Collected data
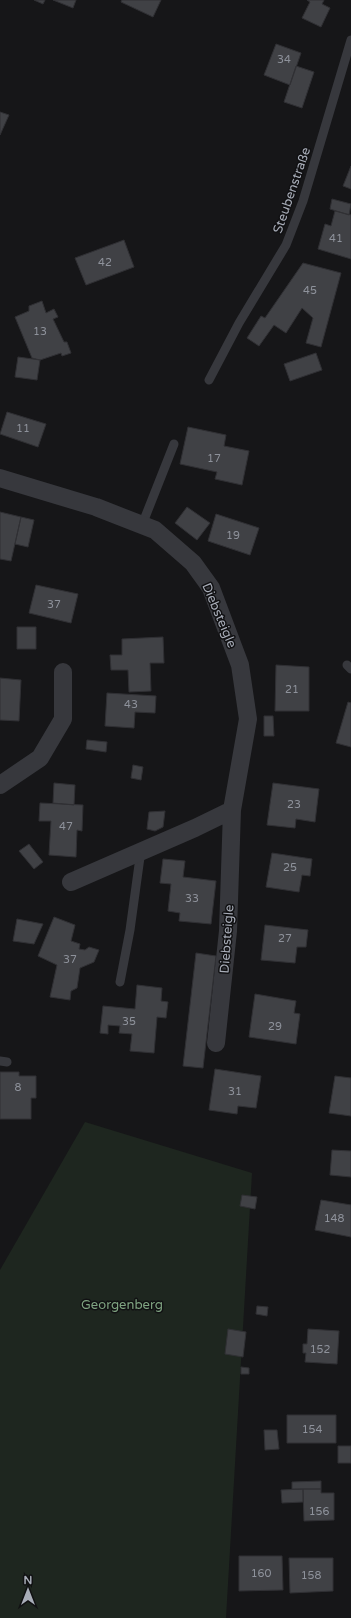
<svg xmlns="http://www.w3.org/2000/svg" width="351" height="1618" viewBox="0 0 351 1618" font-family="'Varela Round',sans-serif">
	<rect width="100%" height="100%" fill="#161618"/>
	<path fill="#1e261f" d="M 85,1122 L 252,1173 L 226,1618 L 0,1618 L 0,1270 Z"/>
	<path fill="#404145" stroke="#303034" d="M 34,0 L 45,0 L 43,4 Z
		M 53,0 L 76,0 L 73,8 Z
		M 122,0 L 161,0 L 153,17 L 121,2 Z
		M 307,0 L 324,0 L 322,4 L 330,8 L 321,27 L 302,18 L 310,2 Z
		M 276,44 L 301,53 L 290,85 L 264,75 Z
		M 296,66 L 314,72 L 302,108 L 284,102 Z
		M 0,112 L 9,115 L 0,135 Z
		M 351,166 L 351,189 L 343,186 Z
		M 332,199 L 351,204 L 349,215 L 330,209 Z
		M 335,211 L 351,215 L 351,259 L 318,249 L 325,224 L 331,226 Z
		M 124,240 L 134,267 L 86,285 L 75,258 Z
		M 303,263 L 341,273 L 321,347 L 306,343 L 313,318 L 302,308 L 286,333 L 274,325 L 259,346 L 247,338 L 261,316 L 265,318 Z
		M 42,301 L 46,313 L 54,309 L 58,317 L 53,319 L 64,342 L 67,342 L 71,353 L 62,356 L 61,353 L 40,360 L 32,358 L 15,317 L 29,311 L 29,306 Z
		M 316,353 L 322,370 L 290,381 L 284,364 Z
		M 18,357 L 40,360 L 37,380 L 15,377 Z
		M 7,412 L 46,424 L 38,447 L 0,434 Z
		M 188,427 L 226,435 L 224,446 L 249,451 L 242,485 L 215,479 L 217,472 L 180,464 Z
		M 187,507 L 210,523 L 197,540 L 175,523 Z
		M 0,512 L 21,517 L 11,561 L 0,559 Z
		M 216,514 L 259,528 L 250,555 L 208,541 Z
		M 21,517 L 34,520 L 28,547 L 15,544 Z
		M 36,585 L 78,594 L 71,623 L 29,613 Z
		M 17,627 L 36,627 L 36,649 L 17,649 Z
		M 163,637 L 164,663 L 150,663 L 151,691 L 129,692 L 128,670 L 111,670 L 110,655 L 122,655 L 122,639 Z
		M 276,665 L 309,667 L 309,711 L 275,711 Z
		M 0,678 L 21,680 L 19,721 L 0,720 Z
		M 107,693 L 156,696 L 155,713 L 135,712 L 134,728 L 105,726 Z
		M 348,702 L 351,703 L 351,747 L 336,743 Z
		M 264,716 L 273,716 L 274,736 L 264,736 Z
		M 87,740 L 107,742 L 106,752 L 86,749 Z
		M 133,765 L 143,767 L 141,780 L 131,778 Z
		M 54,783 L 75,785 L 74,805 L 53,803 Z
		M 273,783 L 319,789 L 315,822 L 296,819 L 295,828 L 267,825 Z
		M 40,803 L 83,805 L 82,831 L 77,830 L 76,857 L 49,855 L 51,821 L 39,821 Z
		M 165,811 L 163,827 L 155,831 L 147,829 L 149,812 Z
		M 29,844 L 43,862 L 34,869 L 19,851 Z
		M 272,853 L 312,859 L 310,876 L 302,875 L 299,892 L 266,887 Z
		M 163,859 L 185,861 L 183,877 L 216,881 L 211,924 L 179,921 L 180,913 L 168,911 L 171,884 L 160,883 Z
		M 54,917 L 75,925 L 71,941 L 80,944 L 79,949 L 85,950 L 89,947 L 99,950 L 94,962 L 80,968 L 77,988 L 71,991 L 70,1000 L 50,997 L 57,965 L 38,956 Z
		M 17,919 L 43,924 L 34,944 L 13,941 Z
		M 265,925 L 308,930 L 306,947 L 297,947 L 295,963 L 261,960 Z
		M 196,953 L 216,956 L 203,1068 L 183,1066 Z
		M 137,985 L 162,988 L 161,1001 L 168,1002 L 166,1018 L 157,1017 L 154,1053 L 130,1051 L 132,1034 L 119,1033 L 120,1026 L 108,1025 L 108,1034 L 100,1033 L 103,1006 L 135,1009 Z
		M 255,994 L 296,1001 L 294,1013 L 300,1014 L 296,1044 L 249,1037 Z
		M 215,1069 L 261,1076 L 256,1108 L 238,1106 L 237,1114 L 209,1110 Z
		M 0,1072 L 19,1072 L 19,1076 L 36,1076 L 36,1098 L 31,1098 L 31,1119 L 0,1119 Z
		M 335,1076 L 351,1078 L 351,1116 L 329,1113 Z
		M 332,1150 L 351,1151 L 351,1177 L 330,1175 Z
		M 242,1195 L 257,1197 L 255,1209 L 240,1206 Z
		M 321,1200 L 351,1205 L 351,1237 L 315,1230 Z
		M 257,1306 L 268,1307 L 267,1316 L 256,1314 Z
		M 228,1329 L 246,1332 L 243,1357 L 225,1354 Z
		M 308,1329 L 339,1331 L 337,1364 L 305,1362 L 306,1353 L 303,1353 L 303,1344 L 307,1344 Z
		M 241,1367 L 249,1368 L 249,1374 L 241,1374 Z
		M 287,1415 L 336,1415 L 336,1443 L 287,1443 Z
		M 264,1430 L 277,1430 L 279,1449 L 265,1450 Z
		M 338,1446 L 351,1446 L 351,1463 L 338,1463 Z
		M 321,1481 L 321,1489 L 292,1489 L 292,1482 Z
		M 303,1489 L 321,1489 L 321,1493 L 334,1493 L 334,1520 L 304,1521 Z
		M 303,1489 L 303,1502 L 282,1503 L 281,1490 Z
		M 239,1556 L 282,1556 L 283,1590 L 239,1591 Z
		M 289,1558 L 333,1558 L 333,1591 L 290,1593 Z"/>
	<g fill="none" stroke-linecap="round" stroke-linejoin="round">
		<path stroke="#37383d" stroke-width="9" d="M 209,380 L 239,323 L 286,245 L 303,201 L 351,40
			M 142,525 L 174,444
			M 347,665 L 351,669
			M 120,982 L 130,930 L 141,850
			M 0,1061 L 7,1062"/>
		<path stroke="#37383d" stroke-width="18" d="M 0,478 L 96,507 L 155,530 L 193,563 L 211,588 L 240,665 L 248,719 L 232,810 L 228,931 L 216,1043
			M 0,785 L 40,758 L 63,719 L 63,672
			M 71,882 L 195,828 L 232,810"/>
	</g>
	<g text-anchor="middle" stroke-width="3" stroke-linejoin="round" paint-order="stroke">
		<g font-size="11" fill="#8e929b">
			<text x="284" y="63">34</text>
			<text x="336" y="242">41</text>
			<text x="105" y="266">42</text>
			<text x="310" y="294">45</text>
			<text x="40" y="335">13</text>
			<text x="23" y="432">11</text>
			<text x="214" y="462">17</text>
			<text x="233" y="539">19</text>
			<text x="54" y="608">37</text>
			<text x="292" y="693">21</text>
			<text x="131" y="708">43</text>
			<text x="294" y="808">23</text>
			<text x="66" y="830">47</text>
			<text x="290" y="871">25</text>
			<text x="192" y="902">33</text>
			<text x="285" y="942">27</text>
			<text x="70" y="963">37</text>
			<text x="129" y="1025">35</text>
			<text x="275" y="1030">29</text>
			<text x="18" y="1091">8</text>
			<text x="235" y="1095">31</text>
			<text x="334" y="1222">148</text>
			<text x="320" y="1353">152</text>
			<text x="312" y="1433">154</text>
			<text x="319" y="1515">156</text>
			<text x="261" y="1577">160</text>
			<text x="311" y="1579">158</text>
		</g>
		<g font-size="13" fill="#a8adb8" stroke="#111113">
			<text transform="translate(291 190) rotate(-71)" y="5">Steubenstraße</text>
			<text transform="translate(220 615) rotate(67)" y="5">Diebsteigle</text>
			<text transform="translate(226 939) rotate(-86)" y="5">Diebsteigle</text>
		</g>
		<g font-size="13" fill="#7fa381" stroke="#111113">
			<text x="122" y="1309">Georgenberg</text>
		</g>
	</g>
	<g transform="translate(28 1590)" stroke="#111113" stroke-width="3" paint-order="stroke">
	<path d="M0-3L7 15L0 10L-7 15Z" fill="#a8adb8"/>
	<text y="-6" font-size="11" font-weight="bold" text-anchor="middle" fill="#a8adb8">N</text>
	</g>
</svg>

**TO DO**
The word "anchor" appears in some lines of the data; state how many such lines there are, and nothing further.

**OUTPUT OF THE TASK**
2